### [About this task]
Using the data below, count the lines that carry the string "with" and write only the count.

### [Working data]
-*-
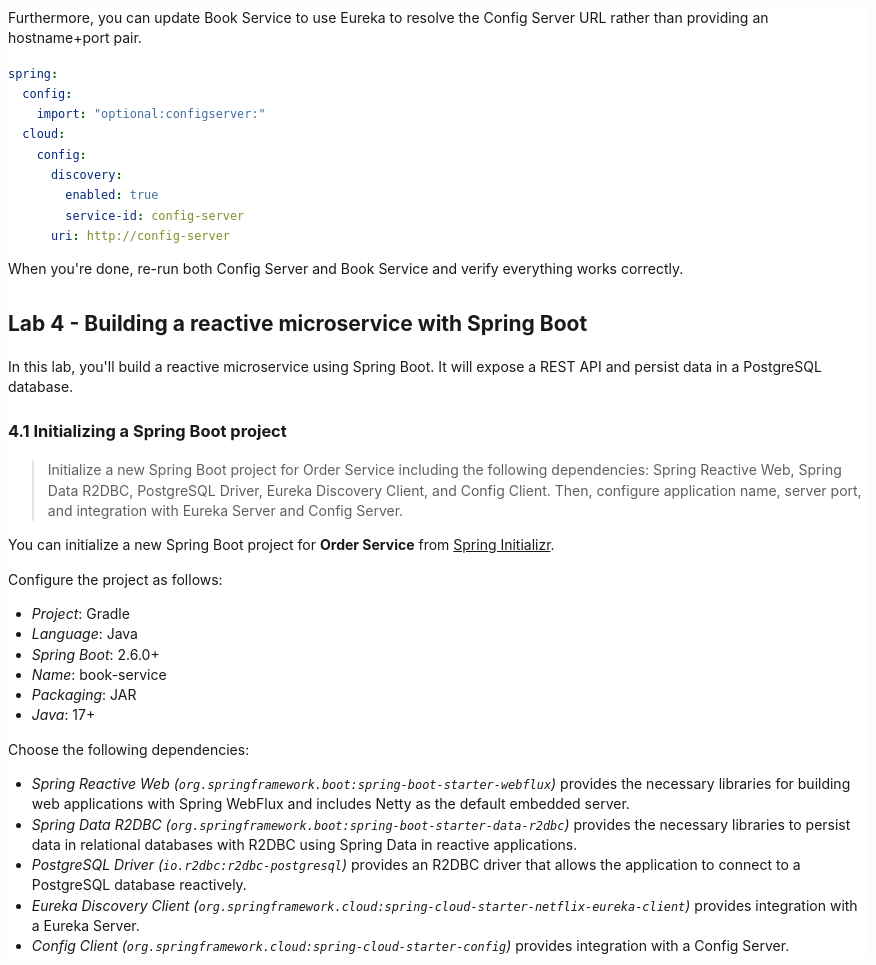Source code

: Furthermore, you can update Book Service to use Eureka to resolve the Config Server URL rather than
providing an hostname+port pair.

```yaml
spring:
  config:
    import: "optional:configserver:"
  cloud:
    config:
      discovery:
        enabled: true
        service-id: config-server
      uri: http://config-server
```

When you're done, re-run both Config Server and Book Service and verify everything works correctly.

## Lab 4 - Building a reactive microservice with Spring Boot

In this lab, you'll build a reactive microservice using Spring Boot. It will expose a REST API and persist data
in a PostgreSQL database.

### 4.1 Initializing a Spring Boot project

> Initialize a new Spring Boot project for Order Service including the following dependencies:
> Spring Reactive Web, Spring Data R2DBC, PostgreSQL Driver, Eureka Discovery Client, and Config Client.
> Then, configure application name, server port, and integration with Eureka Server and Config Server.

You can initialize a new Spring Boot project for **Order Service** from [Spring Initializr](https://start.spring.io).

Configure the project as follows:

* _Project_: Gradle
* _Language_: Java
* _Spring Boot_: 2.6.0+
* _Name_: book-service
* _Packaging_: JAR
* _Java_: 17+

Choose the following dependencies:

* _Spring Reactive Web (`org.springframework.boot:spring-boot-starter-webflux`)_ provides the necessary libraries for
  building web applications with Spring WebFlux and includes Netty as the default embedded server.
* _Spring Data R2DBC (`org.springframework.boot:spring-boot-starter-data-r2dbc`)_ provides the necessary libraries
  to persist data in relational databases with R2DBC using Spring Data in reactive applications.
* _PostgreSQL Driver (`io.r2dbc:r2dbc-postgresql`)_ provides an R2DBC driver that allows the application to connect
  to a PostgreSQL database reactively.
* _Eureka Discovery Client (`org.springframework.cloud:spring-cloud-starter-netflix-eureka-client`)_ provides
  integration with a Eureka Server.
* _Config Client (`org.springframework.cloud:spring-cloud-starter-config`)_ provides integration with a Config Server.
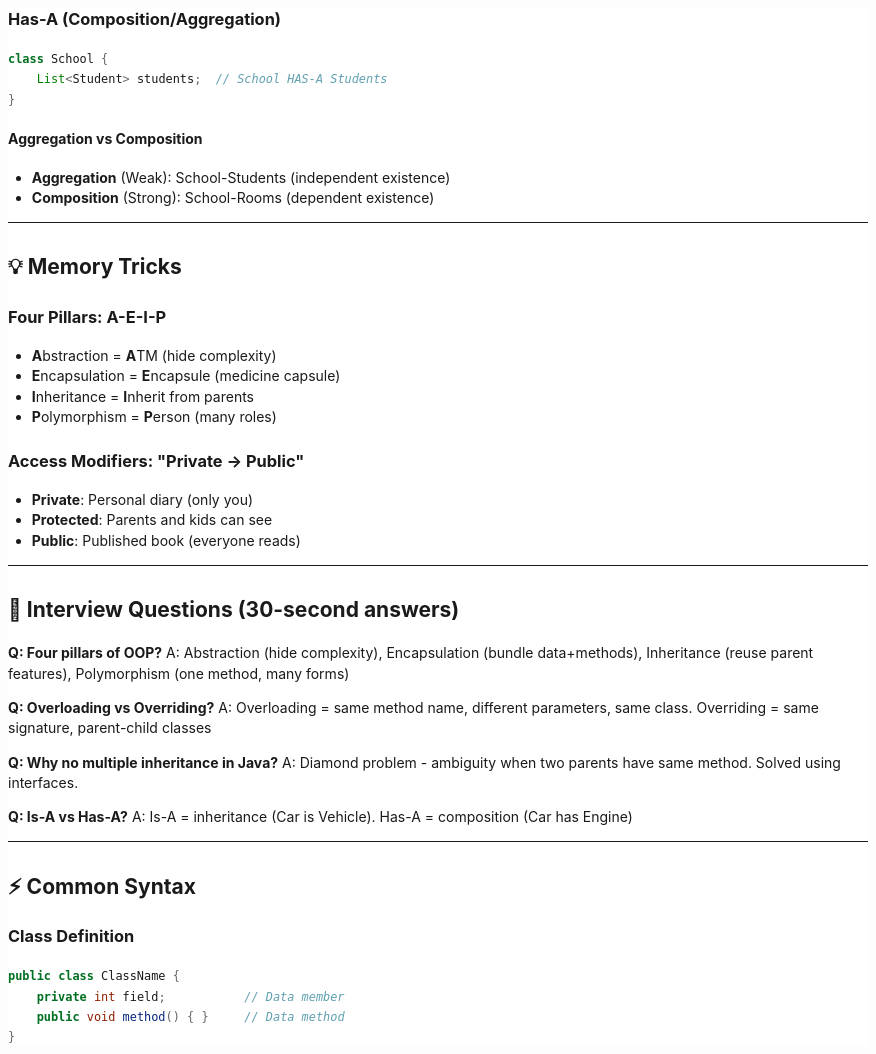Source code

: ### Has-A (Composition/Aggregation)
```java
class School {
    List<Student> students;  // School HAS-A Students
}
```

#### Aggregation vs Composition
- **Aggregation** (Weak): School-Students (independent existence)
- **Composition** (Strong): School-Rooms (dependent existence)

---

## 💡 Memory Tricks

### Four Pillars: **A-E-I-P**
- **A**bstraction = **A**TM (hide complexity)
- **E**ncapsulation = **E**ncapsule (medicine capsule)
- **I**nheritance = **I**nherit from parents
- **P**olymorphism = **P**erson (many roles)

### Access Modifiers: **"Private → Public"**
- **Private**: Personal diary (only you)
- **Protected**: Parents and kids can see
- **Public**: Published book (everyone reads)

---

## 🎯 Interview Questions (30-second answers)

**Q: Four pillars of OOP?**
A: Abstraction (hide complexity), Encapsulation (bundle data+methods), Inheritance (reuse parent features), Polymorphism (one method, many forms)

**Q: Overloading vs Overriding?**
A: Overloading = same method name, different parameters, same class. Overriding = same signature, parent-child classes

**Q: Why no multiple inheritance in Java?**
A: Diamond problem - ambiguity when two parents have same method. Solved using interfaces.

**Q: Is-A vs Has-A?**
A: Is-A = inheritance (Car is Vehicle). Has-A = composition (Car has Engine)

---

## ⚡ Common Syntax

### Class Definition
```java
public class ClassName {
    private int field;           // Data member
    public void method() { }     // Data method
}
```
-*-
### [Response box]
6